Şirketleri ileri götüren de batıran da yönetimdir.
Ülkemizde ve Dünya’da birçok şirketi inceleme fırsatı bulduk. Kimisi çeşitli ciddi sıkıntıları yaşarken, kimisi sektörünün zirvesindeydi. Neydi bu farklı konuma gelmeyi sağlayan hususlar? Bu yazımızda kısaca bu konuya değineceğiz.
Başarılı olan şirketlerin ortak özelliklerini gösteren en çarpıcı örnek gerçekçi bir bütçe çıkarmış olmalarıdır. Bunu gördüğümüzde nisbeten planlı olunmaya çalışıldığını anlıyoruz. Ancak asıl önemli olan husus hedeflere göre alınan eylem planlamalarıdır. Kısaca açıklayalım;
Bir firmanın tüm dengeleri hedefleriyle alakalıdır. Firma hedefi ne kadar gerçekçi olsa da o hedefe varmak için gerekli eylem planı doğru değilse, firma boşa kürek çekmiş olur. Şöyle açıklayalım; Firma sektörel gelişmelere, global ekonomi ve ülkemiz piyasa koşullarını da dikkate alarak gerçekçi bir hedef koymuş olsun (Bu arada bu hedeflerin genellikle yanlış konulduğunu da belirtmeden geçmeyelim.
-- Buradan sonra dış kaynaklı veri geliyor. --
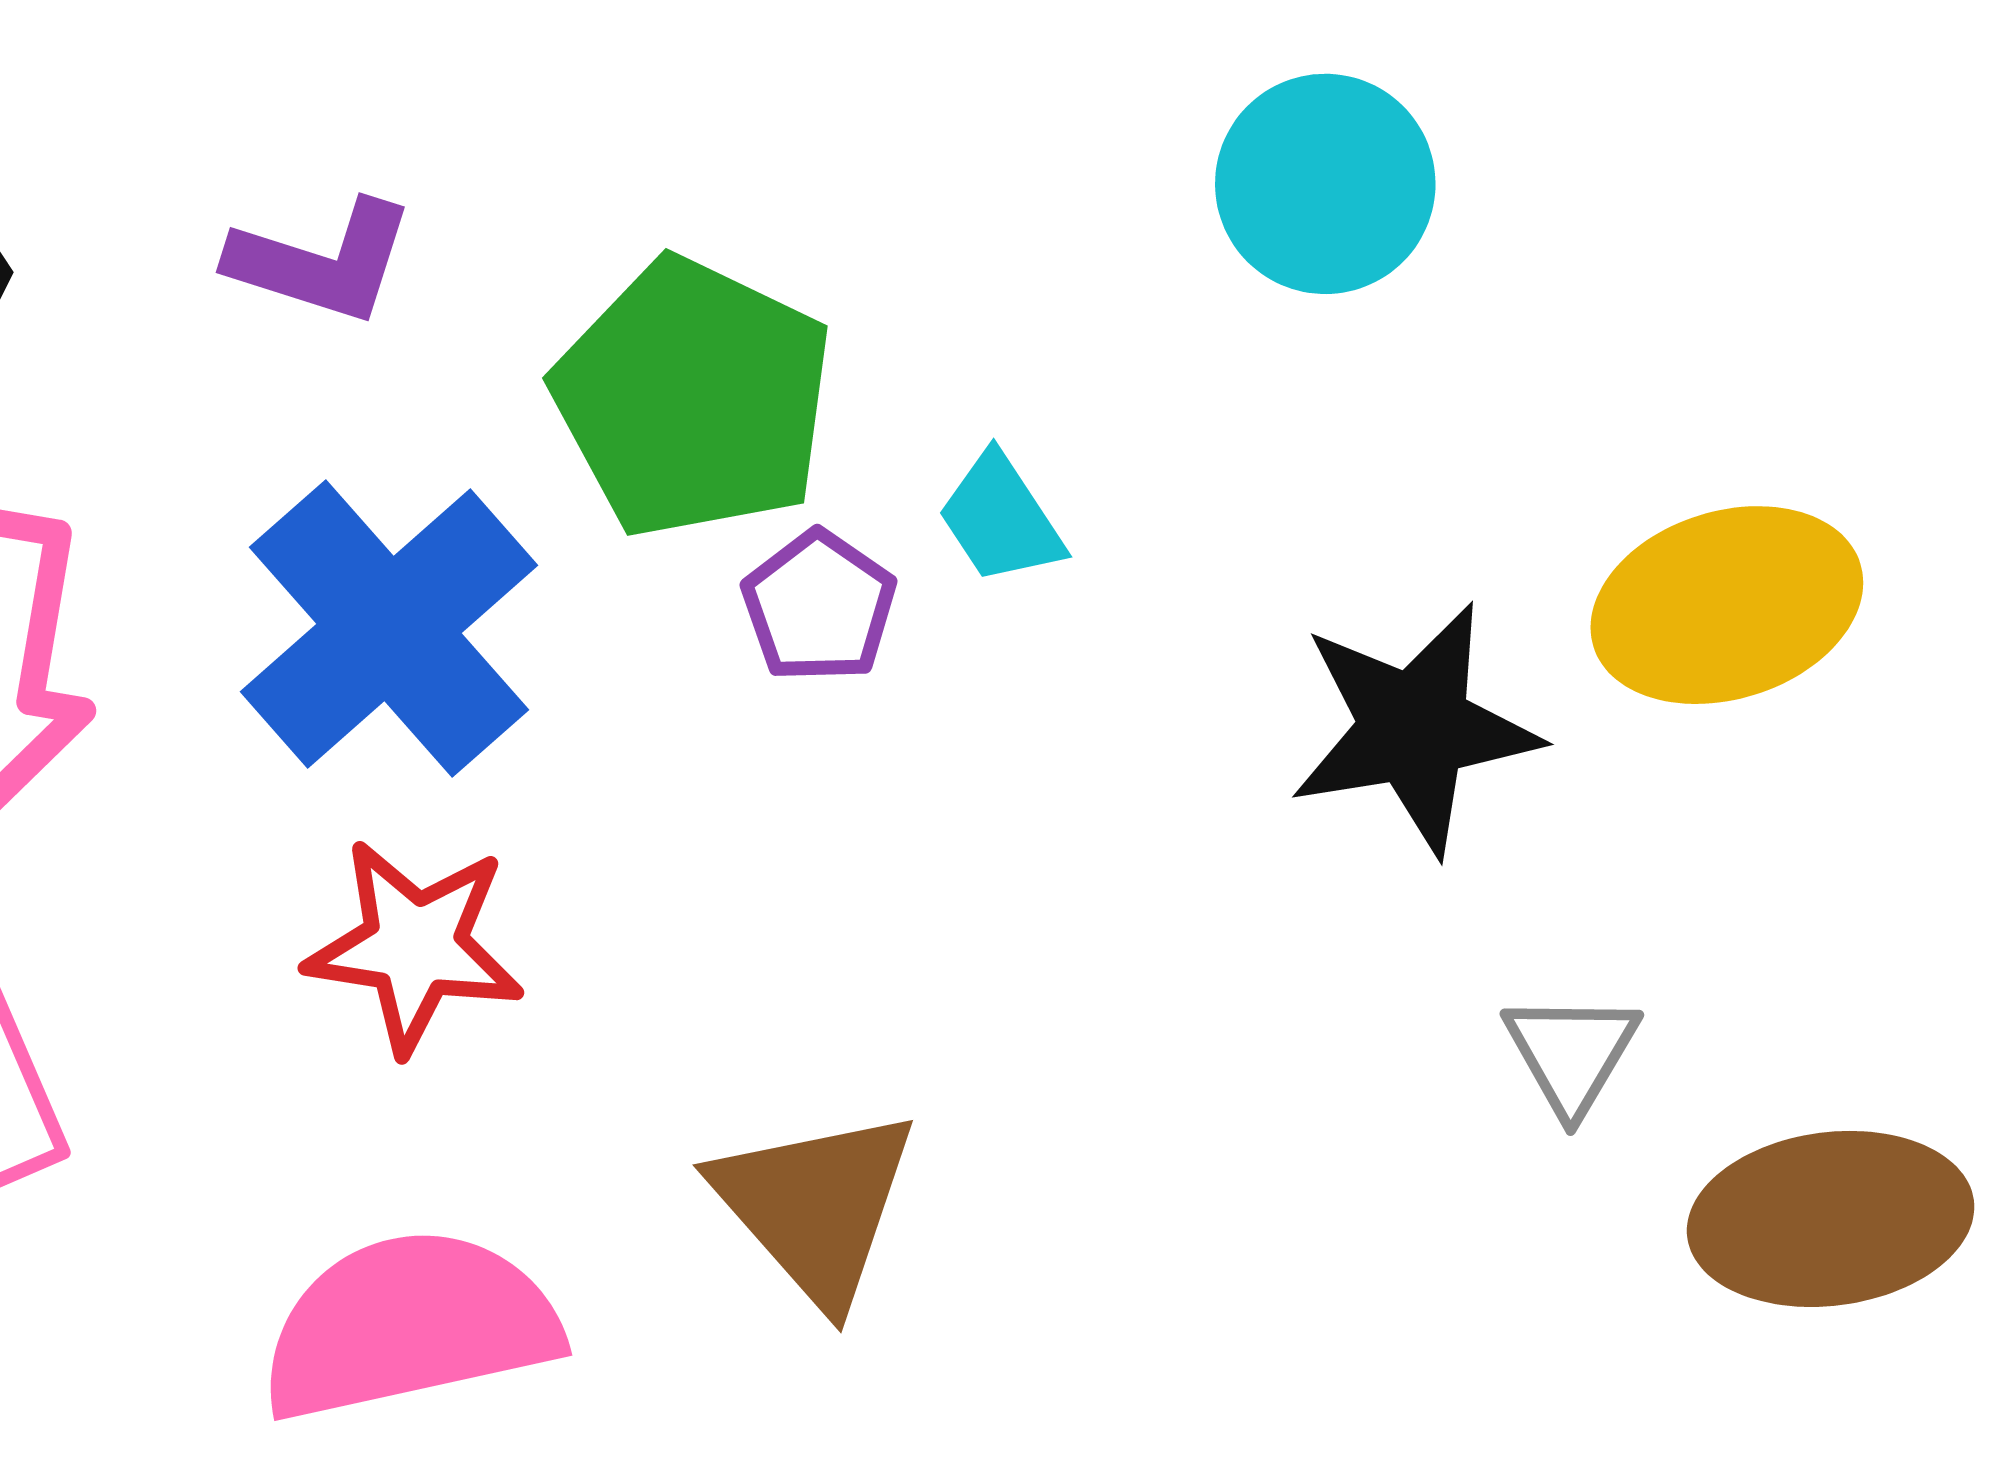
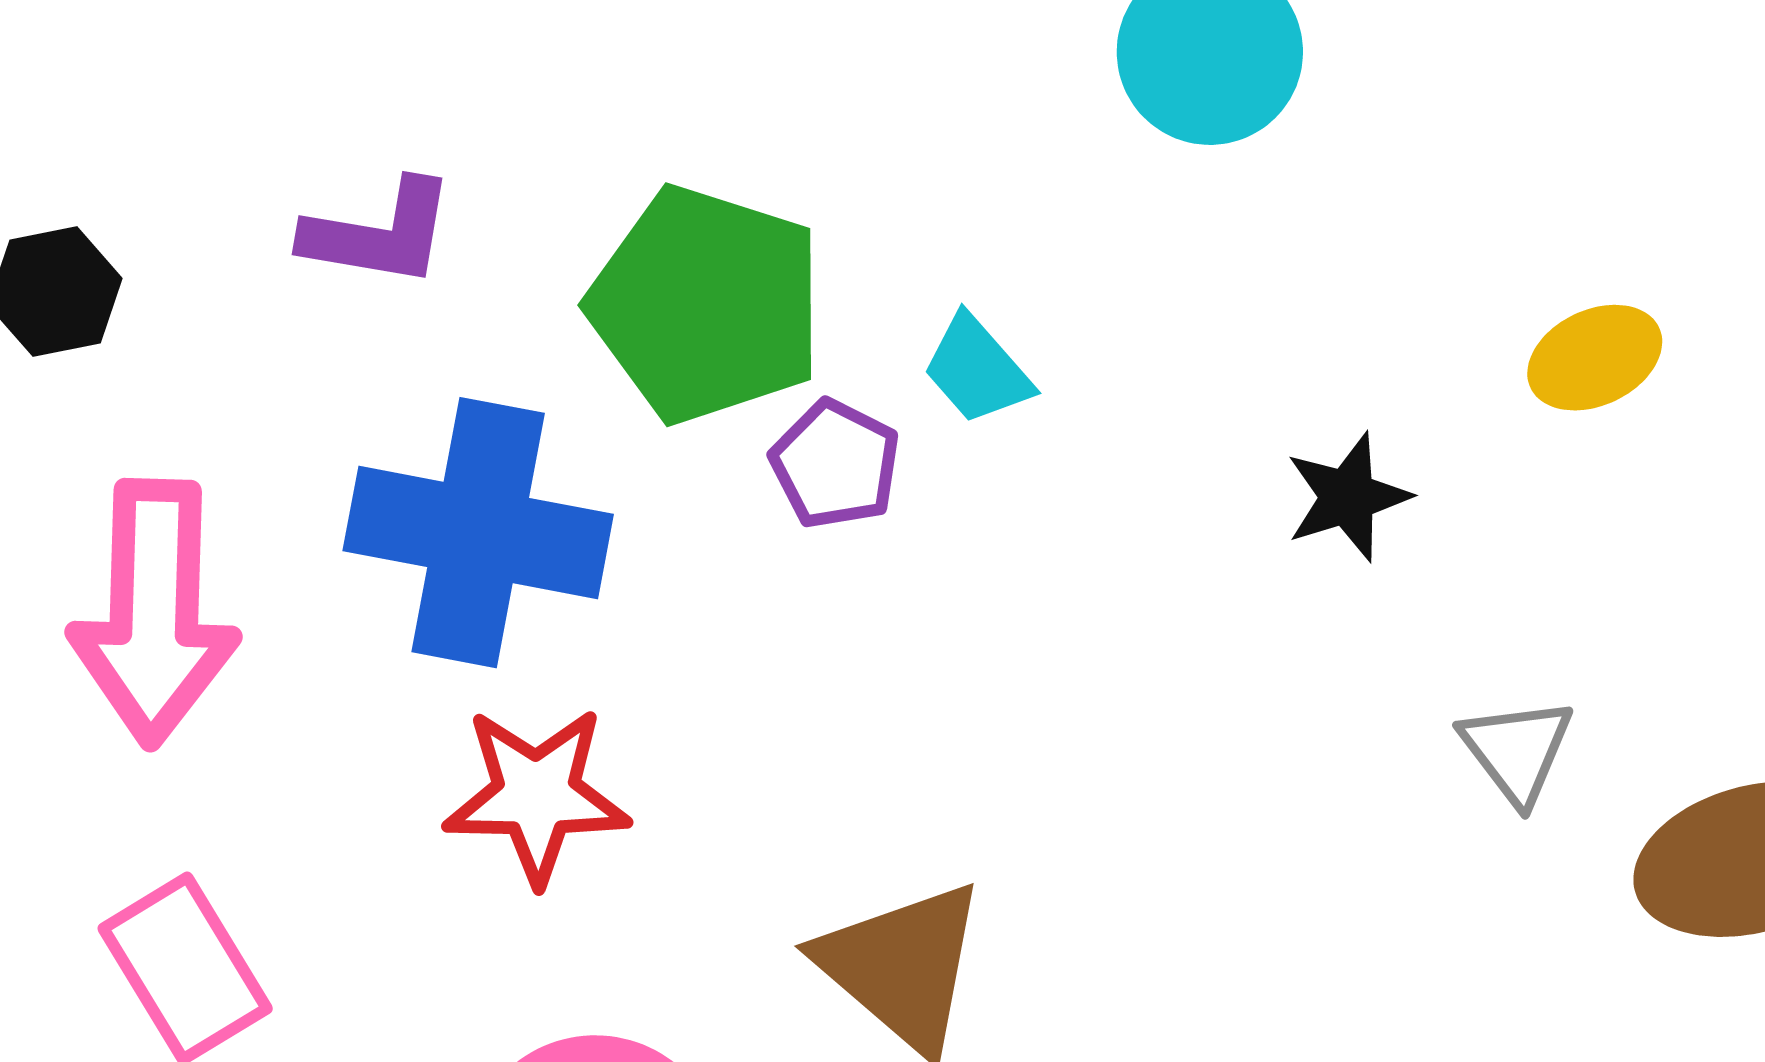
yellow ellipse: (1727, 605) -> (1595, 358), size x0.6
blue cross: (389, 628) -> (478, 533), turned -30
black star: (1414, 728) -> (1348, 497), size x0.6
Bu hedef için bir dizi mikro eylem planlarına ihtiyaç vardır. Bazıları şunlardır; IK politikası,Satınalma politikası, üretim ve stok yönetim politikası, satış politikası. Bütün bunları içeren bir finansman politikası olmazsa olmazdır. Ne zaman ve nasıl alınacağından tutun, ne kadar elde tutulacağına ve hangi şartlarda satış yapılacağına kadar tüm konular finansmanın da konularıdır. Genelde alım/satım şartları belirlenirken bu detay unutulduğundan, finansman birimi sıkıntıya girmektedir.
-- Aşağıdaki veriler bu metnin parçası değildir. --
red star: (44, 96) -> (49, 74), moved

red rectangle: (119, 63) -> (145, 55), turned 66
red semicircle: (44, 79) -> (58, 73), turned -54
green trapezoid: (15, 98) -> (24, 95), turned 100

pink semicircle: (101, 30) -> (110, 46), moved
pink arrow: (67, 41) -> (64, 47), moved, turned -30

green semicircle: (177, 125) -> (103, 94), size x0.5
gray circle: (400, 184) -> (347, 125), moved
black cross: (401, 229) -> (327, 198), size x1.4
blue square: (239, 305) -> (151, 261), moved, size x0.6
Firma hedefleri doğru belirlenmiş olsun, En önemli unsur olan insan kaynakları yeterli kalite ve miktarda ekibi oluşturamamışsa, hedefler zaten gerçekleşememektedir. Konu sadece makine parkı değildir. Ekibin yeterliliği çok daha önemlidir. Genel olarak şirketlerin insan kaynaklarına yeterli önemi vermediği, ucuz elemana yöneldiği görülmektedir. Oysa, verimli eleman ucuz elemandır düşüncesiyle hareket edilmelidir. En önemli hatalar da burada yapılmaktadır. Performans yönetimi, yeterlilik kıstasları gibi detaylar ile ekibe uyum, ekip çalışmasının teşvik edilmesi gibi hususlarda sınıfta kalmaktayız.
Yanlış organizasyon ve yanlış oluşturulmuş ekip hem hedeflerin gerçekleşmesini engellemekte, hem de firmanın o dönem fırsatları kaçırmasına neden olmaktadır.
Diyelim ki doğru organizasyon yapısı sağlanmış ve doğru ekip oluşturulmuş olsun. O zaman hemen finansman ve diğer birimler ilişkilerine bakmalıyız. Satınalma şekline, ödeme şartlarına nasıl karar veriliyor ve nasıl uygulanıyor? Benzer şekilde satış-finansman ilişkisi nasıl? Gibi soruları cevaplamamız gerekiyor. Firmanın öz kaynakları çok güçlüyse toplu ve nakit alımla ciddi indirimlerle satınalma yapılabilirken, müşteri portföyü kaliteli ve piyasa tarafından kabul edilen bir firma şartlarını piyasaya kabul ettirebilmektedir. Ne kadar vadeli ve vadesinde nakit ödemeli bir satış politikası uygularsa o kadar gelecekte nakit sıkışıklığına düşme ihtimali de artar.
Mesele sadece üretme meselesi değildir. Ya da fazla stokla müşteriye çeşitlilik sağlama meselesi değildir. Mesele mevcut öz kaynakların gücüne göre en uygun maliyetle stok yaparken, bu şartlara uygun satış şartları belirleme meselesidir.
Son sözümüz; Ekonomide fırsatlar hiçbir zaman bitmez. Ancak o fırsatları göremezsek ve doğru planlama yapamazsak, hele hele ekibimiz buna uygun değilse, o zaman o fırsatları hiçbir zaman değerlendiremeyiz.